In the singing of songs, La Posada repeats the ritual of knocking and being turned away until a designated “innkeeper” finally allows the couple shelter. A fiesta begins, tostadas and cinnamon hot chocolate are served, and piñatas entertain throngs of children. In Mexico, the re-enactment takes place for nine consecutive nights, and participants go door to door throughout neighborhoods. The observance is less elaborate in Minnesota; Our Lady of Guadalupe’s takes place in the church.

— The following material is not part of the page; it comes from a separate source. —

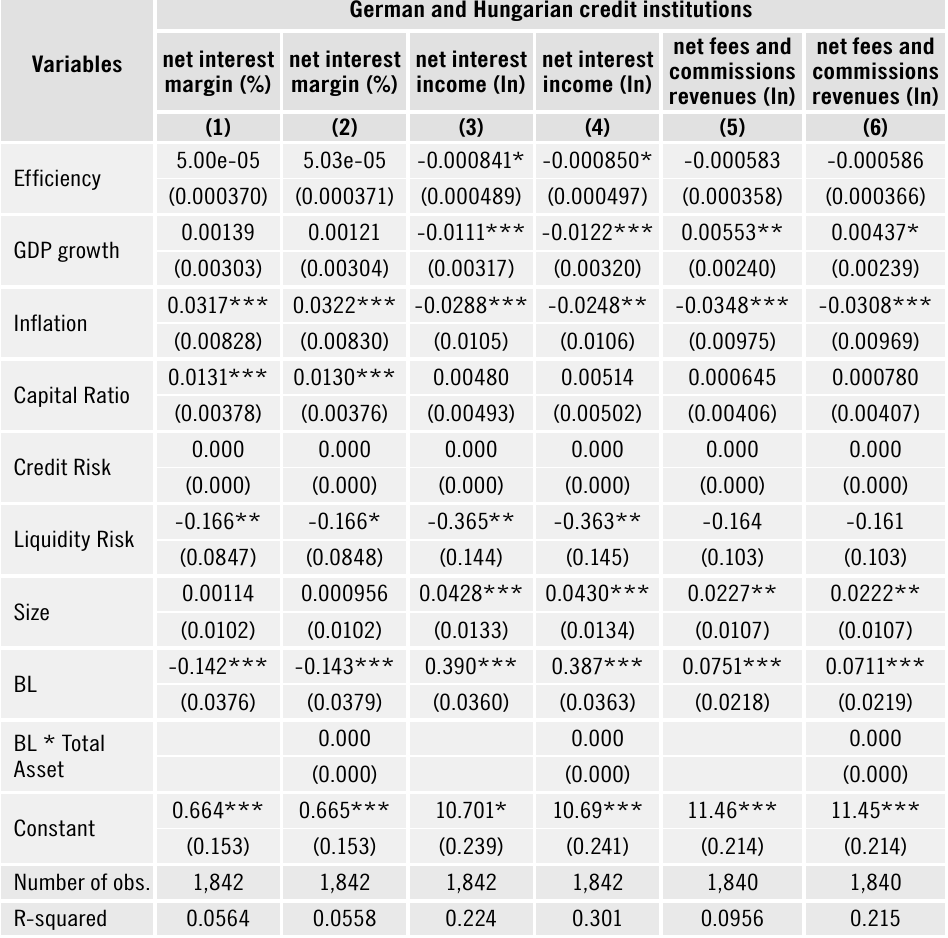
Table 6. Data presenting estimates based on GLS regressions with a random effect on German and Hungarian credit institutions between 2005 and 2015. Data have been sourced from unconsolidated financial statements. Institution-specific characteristics appear as one-year lagged variables in all specifications. The bank levy (BL) is represented by a dummy variable indicating 1 for all years the levy applies to, and zero for all remaining years. Robust standard errors that control for clustering at the financial institution level are reported in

Cabello-Hansel’s congregation, St. Paul Lutheran in Minneapolis, for the second consecutive year is co-sponsoring La Posada with the Heart of the Beast Puppet and Mask Theatre and Mercado Central on Lake Street. Although tickets are required for the six sold-out shows at the theater, participants then walk two blocks to the church, where a fiesta concludes La Posada.

“Every night we’ve picked up people as we’ve walked through the neighborhood who come along and join in the celebration,” Cabello-Hansel said.

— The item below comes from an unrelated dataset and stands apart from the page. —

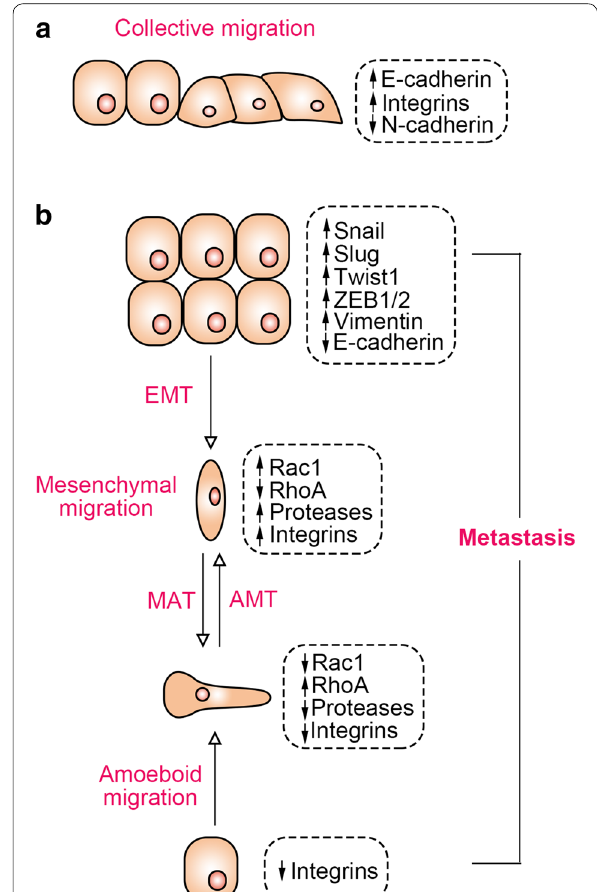
Fig. 1 Models and transitions of tumor cell metastasis. a Migration of whole groups of cancer cells; b migration of individual cancer cell. EMT epithelial-mesenchymal transition, MAT mesenchymal-amoeboid transition, AMT amoeboid-mesenchymal transition, ZEB1/2 zinc finger E-box-binding homeobox 1 and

As Ana María Pineda writes in “Practicing Our Faith,” “Although Las Posadas is a beautiful, engaging ritual, the reality it addresses is a painful one: the reality of human need and exclusion.”

Centuries-old tradition taps church concern for hospitality
As a centuries-old custom, Las Posadas taps into a modern concern for U.S. churches: hospitality. Nearly every church-growth expert writes about it. Religion scholar Diana Butler Bass spent four years studying successful mainline Protestant churches and found hospitality to be one of their key traits. It’s not just coffee and doughnuts after services. She says it’s more like a Goth teenager embracing an elderly woman on the way to Holy Communion, or the kitchen crew thanking a homeless person for coming to the church breakfast.

Las Posadas doesn’t allow the party to happen until it recalls the experience of exclusion. Those portraying the innkeepers sing: “Aqui no es meson sigan adelante; yo no puedo abrir no sea algun tunante” (“This is not an inn; move on — I cannot open lest you be scoundrel”). According to the custom, it wasn’t until God warmed the heart of someone to let in the strangers that the celebration could begin.

Non-Latino Christians would likely count that among the meanings of Christmas, even if “hospitality” doesn’t connote Christmas like light, hope or peace.